+++ DATA SECTION
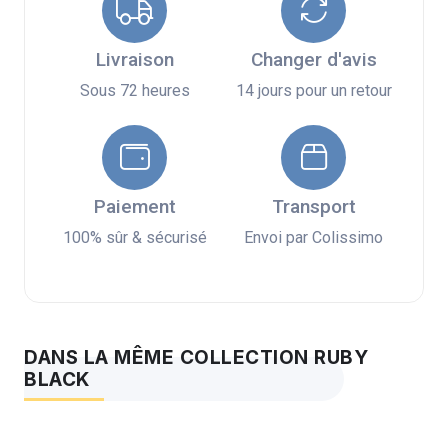
Livraison
Changer d'avis
Sous 72 heures
14 jours pour un retour
Paiement
Transport
100% sûr & sécurisé
Envoi par Colissimo
DANS LA MÊME COLLECTION RUBY
BLACK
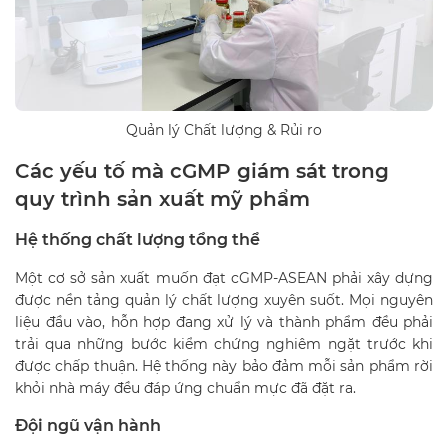
Quản lý Chất lượng & Rủi ro
Các yếu tố mà cGMP giám sát trong
quy trình sản xuất mỹ phẩm
Hệ thống chất lượng tổng thể
Một cơ sở sản xuất muốn đạt cGMP-ASEAN phải xây dựng
được nền tảng quản lý chất lượng xuyên suốt. Mọi nguyên
liệu đầu vào, hỗn hợp đang xử lý và thành phẩm đều phải
trải qua những bước kiểm chứng nghiêm ngặt trước khi
được chấp thuận. Hệ thống này bảo đảm mỗi sản phẩm rời
khỏi nhà máy đều đáp ứng chuẩn mực đã đặt ra.
Đội ngũ vận hành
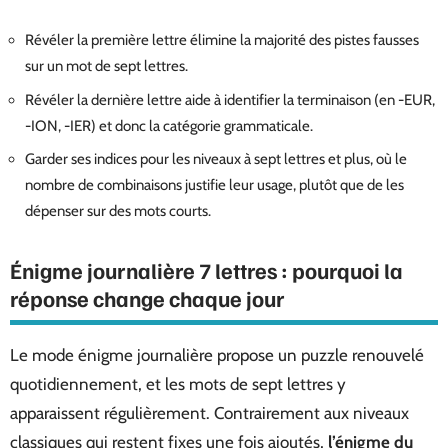
Révéler la première lettre élimine la majorité des pistes fausses
sur un mot de sept lettres.
Révéler la dernière lettre aide à identifier la terminaison (en -EUR,
-ION, -IER) et donc la catégorie grammaticale.
Garder ses indices pour les niveaux à sept lettres et plus, où le
nombre de combinaisons justifie leur usage, plutôt que de les
dépenser sur des mots courts.
Énigme journalière 7 lettres : pourquoi la
réponse change chaque jour
Le mode énigme journalière propose un puzzle renouvelé
quotidiennement, et les mots de sept lettres y
apparaissent régulièrement. Contrairement aux niveaux
classiques qui restent fixes une fois ajoutés,
l’énigme du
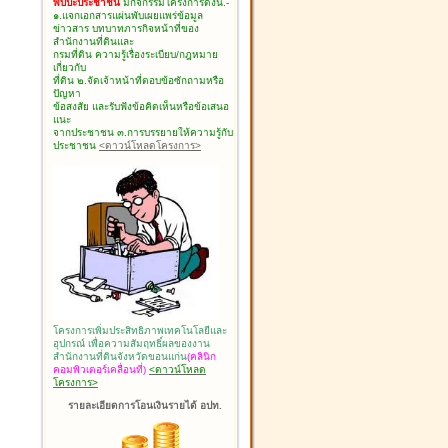
พบปะประชาชน
มีกิจกรรมโครงการดังนี้.-
๑.แจกเอกสารแผ่นพับเผยแพร่ข้อมูล
ข่าวสาร บทบาทภารกิจหน้าที่ของ
สำนักงานที่ดินและ
กรมที่ดิน ความรู้เรื่องระเบียบ/กฎหมาย
เกี่ยวกับ
ที่ดิน ๒.จัดเจ้าหน้าที่ตอบข้อซักถามหรือ
ปัญหา
ข้อสงสัย และรับฟังข้อคิดเห็นหรือข้อเสนอ
แนะ
จากประชาชน ๓.การบรรยายให้ความรู้กับ
ประชาชน
<ดาวน์โหลดโครงการ>
โครงการเพิ่มประสิทธิภาพเทคโนโลยีและ
อุปกรณ์ เพื่อความสัมฤทธิ์ผลของงาน
สำนักงานที่ดินจังหวัดขอนแก่น
(คลินิก
คอมพิวเตอร์เคลื่อนที่)
<ดาวน์โหลด
โครงการ>
รายละเอียดการโอนเงินรายได้ อปท.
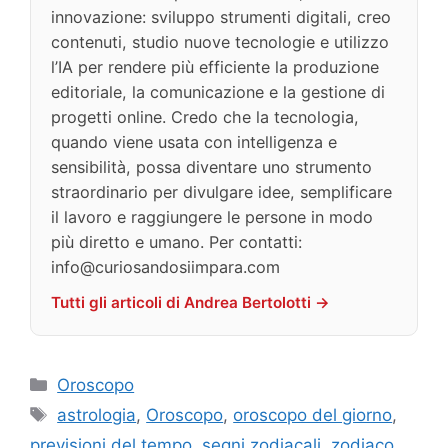
innovazione: sviluppo strumenti digitali, creo
contenuti, studio nuove tecnologie e utilizzo
l’IA per rendere più efficiente la produzione
editoriale, la comunicazione e la gestione di
progetti online. Credo che la tecnologia,
quando viene usata con intelligenza e
sensibilità, possa diventare uno strumento
straordinario per divulgare idee, semplificare
il lavoro e raggiungere le persone in modo
più diretto e umano. Per contatti:
info@curiosandosiimpara.com
Tutti gli articoli di Andrea Bertolotti →
Categorie
Oroscopo
Tag
astrologia
,
Oroscopo
,
oroscopo del giorno
,
previsioni del tempo
,
segni zodiacali
,
zodiaco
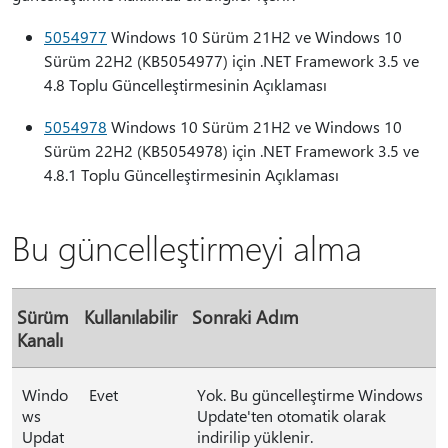
5054977
Windows 10 Sürüm 21H2 ve Windows 10
Sürüm 22H2 (KB5054977) için .NET Framework 3.5 ve
4.8 Toplu Güncelleştirmesinin Açıklaması
5054978
Windows 10 Sürüm 21H2 ve Windows 10
Sürüm 22H2 (KB5054978) için .NET Framework 3.5 ve
4.8.1 Toplu Güncelleştirmesinin Açıklaması
Bu güncelleştirmeyi alma
Sürüm
Kullanılabilir
Sonraki Adım
Kanalı
Windo
Evet
Yok. Bu güncelleştirme Windows
ws
Update'ten otomatik olarak
Updat
indirilip yüklenir.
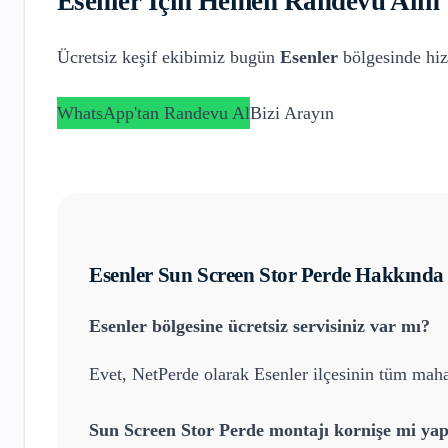
Esenler
İçin Hemen Randevu Alın
Ücretsiz keşif ekibimiz bugün
Esenler
bölgesinde hiz
WhatsApp'tan Randevu Al
Bizi Arayın
Esenler
Sun Screen Stor Perde
Hakkında 
Esenler
bölgesine ücretsiz servisiniz var mı?
Evet, NetPerde olarak
Esenler
ilçesinin tüm mahal
Sun Screen Stor Perde
montajı kornişe mi yap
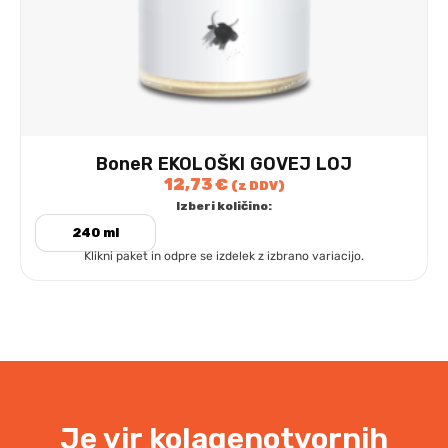
BoneR EKOLOŠKI GOVEJ LOJ
12,73
€
(z DDV)
Izberi količino:
240 ml
Klikni paket in odpre se izdelek z izbrano variacijo.
Je vir kolagenotvornih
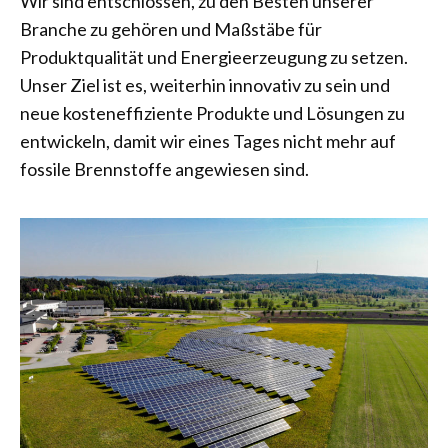
Wir sind entschlossen, zu den Besten unserer
Branche zu gehören und Maßstäbe für
Produktqualität und Energieerzeugung zu setzen.
Unser Ziel ist es, weiterhin innovativ zu sein und
neue kosteneffiziente Produkte und Lösungen zu
entwickeln, damit wir eines Tages nicht mehr auf
fossile Brennstoffe angewiesen sind.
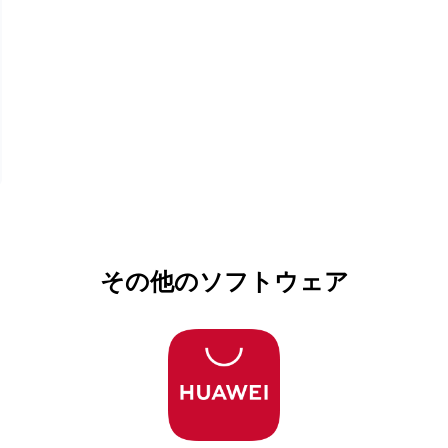
その他のソフトウェア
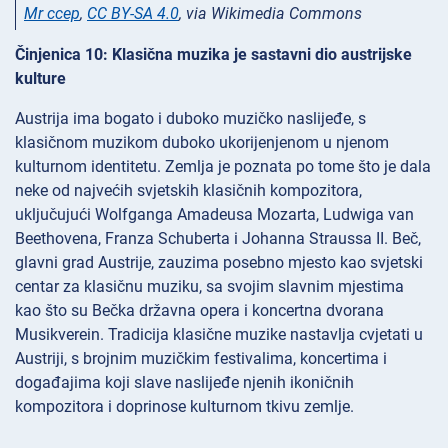
Mr ccep
,
CC BY-SA 4.0
, via Wikimedia Commons
Činjenica 10: Klasična muzika je sastavni dio austrijske
kulture
Austrija ima bogato i duboko muzičko naslijeđe, s
klasičnom muzikom duboko ukorijenjenom u njenom
kulturnom identitetu. Zemlja je poznata po tome što je dala
neke od najvećih svjetskih klasičnih kompozitora,
uključujući Wolfganga Amadeusa Mozarta, Ludwiga van
Beethovena, Franza Schuberta i Johanna Straussa II. Beč,
glavni grad Austrije, zauzima posebno mjesto kao svjetski
centar za klasičnu muziku, sa svojim slavnim mjestima
kao što su Bečka državna opera i koncertna dvorana
Musikverein. Tradicija klasične muzike nastavlja cvjetati u
Austriji, s brojnim muzičkim festivalima, koncertima i
događajima koji slave naslijeđe njenih ikoničnih
kompozitora i doprinose kulturnom tkivu zemlje.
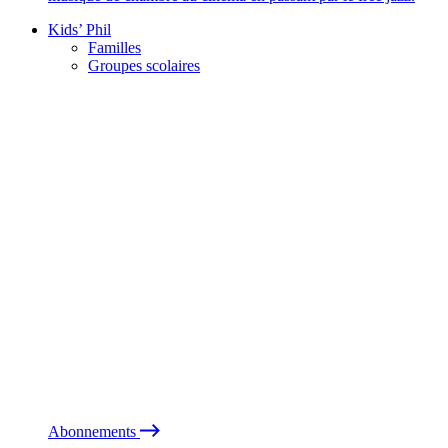
Kids’ Phil
Familles
Groupes scolaires
Abonnements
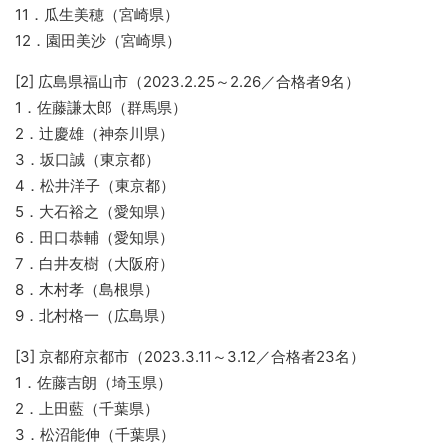
11．瓜生美穂（宮崎県）
12．園田美沙（宮崎県）
[2] 広島県福山市（2023.2.25～2.26／合格者9名）
1．佐藤謙太郎（群馬県）
2．辻慶雄（神奈川県）
3．坂口誠（東京都）
4．松井洋子（東京都）
5．大石裕之（愛知県）
6．田口恭輔（愛知県）
7．白井友樹（大阪府）
8．木村孝（島根県）
9．北村格一（広島県）
[3] 京都府京都市（2023.3.11～3.12／合格者23名）
1．佐藤吉朗（埼玉県）
2．上田藍（千葉県）
3．松沼能伸（千葉県）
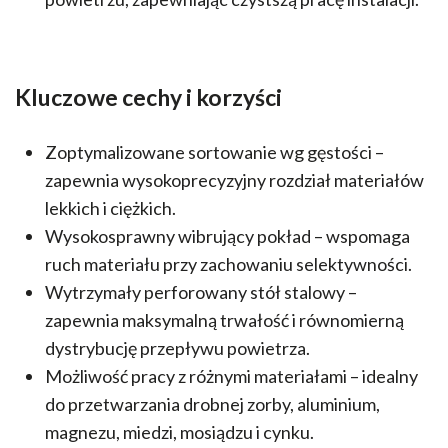
Kluczowe cechy i korzyści
Zoptymalizowane sortowanie wg gęstości –
zapewnia wysokoprecyzyjny rozdział materiałów
lekkich i ciężkich.
Wysokosprawny wibrujący pokład – wspomaga
ruch materiału przy zachowaniu selektywności.
Wytrzymały perforowany stół stalowy –
zapewnia maksymalną trwałość i równomierną
dystrybucję przepływu powietrza.
Możliwość pracy z różnymi materiałami – idealny
do przetwarzania drobnej zorby, aluminium,
magnezu, miedzi, mosiądzu i cynku.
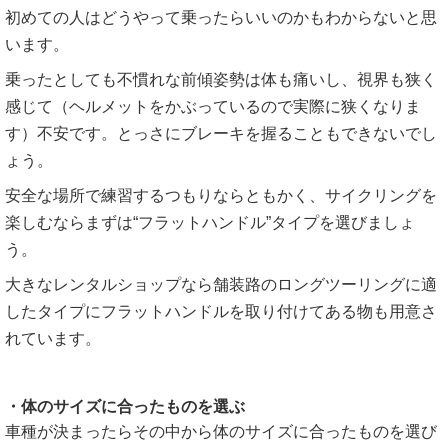
初めての人はどうやって乗ったらいいのかもわからないと思
います。
乗ったとしても不慣れな前傾姿勢は体も痛いし、視界も狭く
感じて（ヘルメットをかぶっているので実際に狭くなりま
す）不安です。とっさにブレーキを握ることもできないでし
ょう。
安全な場所で練習するつもりならともかく、サイクリングを
楽しむならまずは“フラットハンドル”タイプを選びましょ
う。
大きなレンタルショップなら舗装路のロングツーリングに適
したタイプにフラットハンドルを取り付けてある物も用意さ
れています。
・体のサイズに合ったものを選ぶ
車種が決まったらその中から体のサイズに合ったものを選び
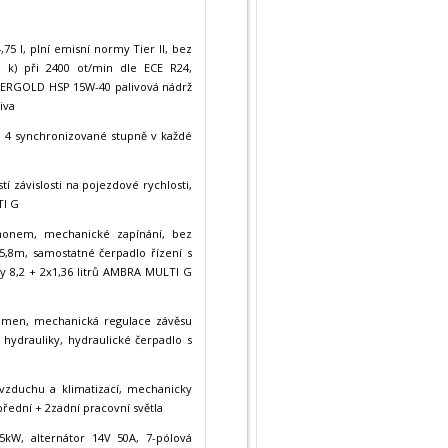
5 l, plní emisní normy Tier II, bez
 k) při 2400 ot/min dle ECE R24,
STERGOLD HSP 15W-40 palivová nádrž
iva
, 4 synchronizované stupně v každé
 závislosti na pojezdové rychlosti,
TI G
honem, mechanické zapínání, bez
 5,8m, samostatné čerpadlo řízení s
vy 8,2 + 2x1,36 litrů AMBRA MULTI G
 ramen, mechanická regulace závěsu
hydrauliky, hydraulické čerpadlo s
 vzduchu a klimatizací, mechanicky
přední + 2zadní pracovní světla
5kW, alternátor 14V 50A, 7-pólová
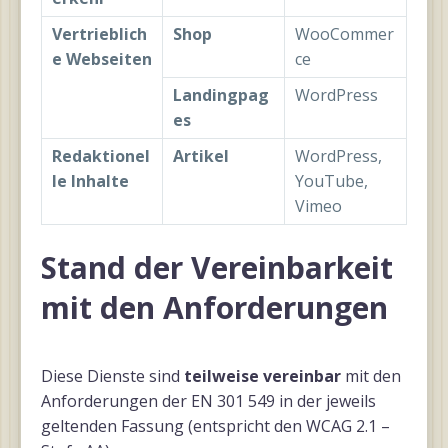
Vertrieblich
Shop
WooCommer
e Webseiten
ce
Landingpag
WordPress
es
Redaktionel
Artikel
WordPress,
le Inhalte
YouTube,
Vimeo
Stand der Vereinbarkeit
mit den Anforderungen
Diese Dienste sind
teilweise vereinbar
mit den
Anforderungen der EN 301 549 in der jeweils
geltenden Fassung (entspricht den WCAG 2.1 –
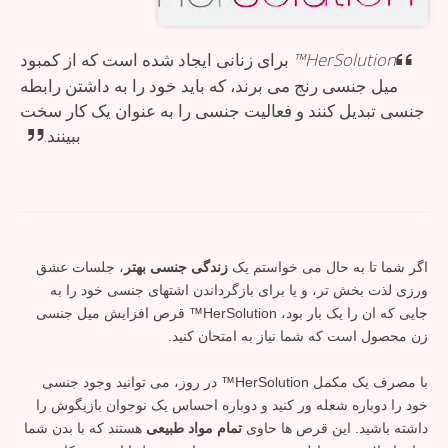
HerSolution™
برای زنانی ایجاد شده است که از کمبود
میل جنسی رنج می برند، که باید خود را به داشتن رابطه
جنسی تبدیل کنند و فعالیت جنسی را به عنوان یک کار سخت
ببینند.
اگر شما تا به حال می خواستم یک
زندگی جنسی بهتر
، جلسات عشق
ورزی لذت بخش تر، و یا برای بازگرداندن اشتهای جنسی خود را به
جایی که ان را یک بار بود، HerSolution™ قرص افزایش میل جنسی
زن محصول است که شما نیاز به امتحان کنید.
با مصرف یک مکمل HerSolution™ در روز، می توانید وجود جنسی
خود را دوباره شعله ور کنید و دوباره احساس یک نوجوان بازیگوش را
داشته باشید. این قرص ها حاوی
تمام مواد طبیعی
هستند که با بدن شما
++++++
■ WORK INSTRUCTION ■
List every line above containing the word "lettres".

■ WORKED SOLUTION ■
sur un mot de sept lettres.
Garder ses indices pour les niveaux à sept lettres et plus, où le
Énigme journalière 7 lettres : pourquoi la
quotidiennement, et les mots de sept lettres y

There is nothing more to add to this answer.